Des propos racistes, LGBTphobes et misogynes d’un policier municipal de Carcassonne (Aude), jusqu’alors membre du service de sécurité du RN, ont été révélés le 8 septembre par Midi libre. Les propos ont été enregistrés lors d’une patrouille de police en novembre 2025, sans que le policier ne s’en rende compte. La justice a ouvert une enquête.
Le 6 novembre 2025, un policier municipal de Carcassonne participe à une patrouille avec trois collègues. Cet ancien militaire de 50 ans teste sa caméra-piéton, un dispositif que les policiers peuvent activer ou désactiver à leur discrétion. Pensant l’avoir désactivée, il ne réalise pas que la caméra enregistre encore. Les six heures d’échanges entre policiers sont captées.
Les enregistrements contiennent des propos jugés « racistes, misogynes, complotistes voire putschistes », selon le quotidien régional. Des phrases telles que « Ils roulent vite, ces bougnes, hein ? Hier, ils étaient sur un chameau, aujourd’hui une voiture. » et des insultes envers des personnes non blanches sont rapportées. Les policiers y défendent également les tortionnaires de la guerre d’Algérie et appellent à « un coup d’État, une dictature en France ».
En fin 2025, ces images circulent au sein du commissariat, entraînant le dépôt d’une plainte pour « atteinte à la vie privée » par le brigadier-chef, suivi de l’ouverture d’une enquête préliminaire par le parquet de Carcassonne. La mairie de Carcassonne a affirmé que la caméra avait été dérobée, soulevant des questions sur les conditions de récupération et de diffusion des vidéos. La procureure de la République n’a pas confirmé le dépôt d’une plainte par le policier.
Le RN a annoncé l’exclusion du brigadier-chef de toutes ses fonctions bénévoles, y compris au sein du service d’ordre. Louis Aliot, maire RN de Perpignan, a déclaré que ces propos étaient inacceptables et que ce cas devait rester isolé.

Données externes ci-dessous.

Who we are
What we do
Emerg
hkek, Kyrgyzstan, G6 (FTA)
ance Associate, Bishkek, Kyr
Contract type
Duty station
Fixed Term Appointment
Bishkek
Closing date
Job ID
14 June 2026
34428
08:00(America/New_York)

Christophe Barthès, maire RN de Carcassonne, a dénoncé ces « propos scandaleux, à vomir » et a annoncé la suspension de tous les protagonistes impliqués.

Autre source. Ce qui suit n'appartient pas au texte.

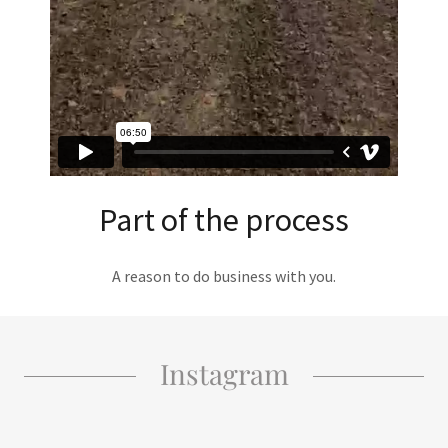
Part of the process
A reason to do business with you.
Instagram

La ministre déléguée chargée de l’Égalité entre les femmes et les hommes, Aurore Bergé, a qualifié ces propos d' »inacceptables » et a évoqué une « libération de la parole raciste ». Des responsables politiques de gauche, dont Olivier Faure et Manuel Bompard, ont également réagi, appelant à des sanctions contre les fonctionnaires impliqués.